Ваше задание: Допишите приведенные ниже воспоминания о съемках в Афганистане, начав сразу после их последнего предложения.

====== Текст для чтения ======

Хорошо помню, как мы вернулись в Кабул после первого съемочного дня. В гостинице нас ждал Михаил Лещинский, собственный корреспондент Гостелерадио в Афганистане, которому мне в свое время советовали заказать для Молодежной редакции нужные материалы. Он начал спрашивать нас о каких-то, как нам казалось, нелепых вещах – например, привезли ли мы с собой марганцовку и знаем ли, что ею обязательно надо мыть руки, а фрукты держать в ее растворе не меньше суток… Наша группа приехала снимать, как люди в атаку идут, а тут – марганцовка! Но, чтобы выжить в той войне, нужны были знания вот об этих простых вещах: в сапогах невозможно ходить по горам, белые рубашки самоубийственно надевать под прицелом снайперов, а фрукты приходится мыть с марганцовкой. Тот самый Лещинский, чьи репортажи из Афганистана многим казались чрезмерно пафосными, слишком исполненными эзопового языка, на деле просто хорошо делал свою работу в предлагаемых ему условиях. Выполняя тогдашнюю жесткую установку телевизионного руководства – не говорить о смертях, не показывать на экране горе и трупы, – он умудрялся все же доносить крупицы правды до тех, кто способен их был услышать.

====== Выборка данных ======

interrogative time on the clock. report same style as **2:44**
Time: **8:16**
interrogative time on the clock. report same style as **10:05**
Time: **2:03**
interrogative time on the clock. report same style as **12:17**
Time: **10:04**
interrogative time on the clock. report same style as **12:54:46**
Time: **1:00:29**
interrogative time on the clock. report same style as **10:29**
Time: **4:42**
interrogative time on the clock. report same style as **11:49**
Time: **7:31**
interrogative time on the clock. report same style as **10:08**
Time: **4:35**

======

Результат упражнения:
Признаюсь здесь к слову, что в Афганистан я приехал, будучи довольно сильно предубежденным против этого человека. Виной тому были не только его репортажи, казавшиеся мне тогда «слишком гладкими», но и некое профсоюзное собрание в Москве, на котором кто-то из выступавших вскользь упомянул о наших зарубежных корреспондентах, чрезмерно избаловавшихся за границей и требовавших от руководства чуть ли не парчовые занавеси в свои «шикарные виллы». И когда в этом контексте оказалось упомянутым как раз имя Лещинского, естественной реакцией были неприятие и какое-то брезгливое изумление.
Но вот я впервые оказался в его скромном кабульском доме. Его жена, блестящий журналист Ада Петрова, материалы которой до сих пор поражают не просто профессионализмом, но и какой-то отчаянной храбростью автора и болью за героев своих репортажей, радушно встретив нас, отправилась готовить нехитрую закуску. А я подошёл к окну, увидел уходящие к самым горам плоские афганские крыши и обнаружил в оконном стекле приличную по размерам дырку, как будто от пули. «Миш, это?..» – «Ну да. Сам видишь, тюль – он ничего не загораживает. По-хорошему, нужны бы нормальные светомаскировочные шторы. Я просил у руководства, но мне отказали – денег нет…». Вот тут я и понял со стыдом, что это были за «парчовые занавеси».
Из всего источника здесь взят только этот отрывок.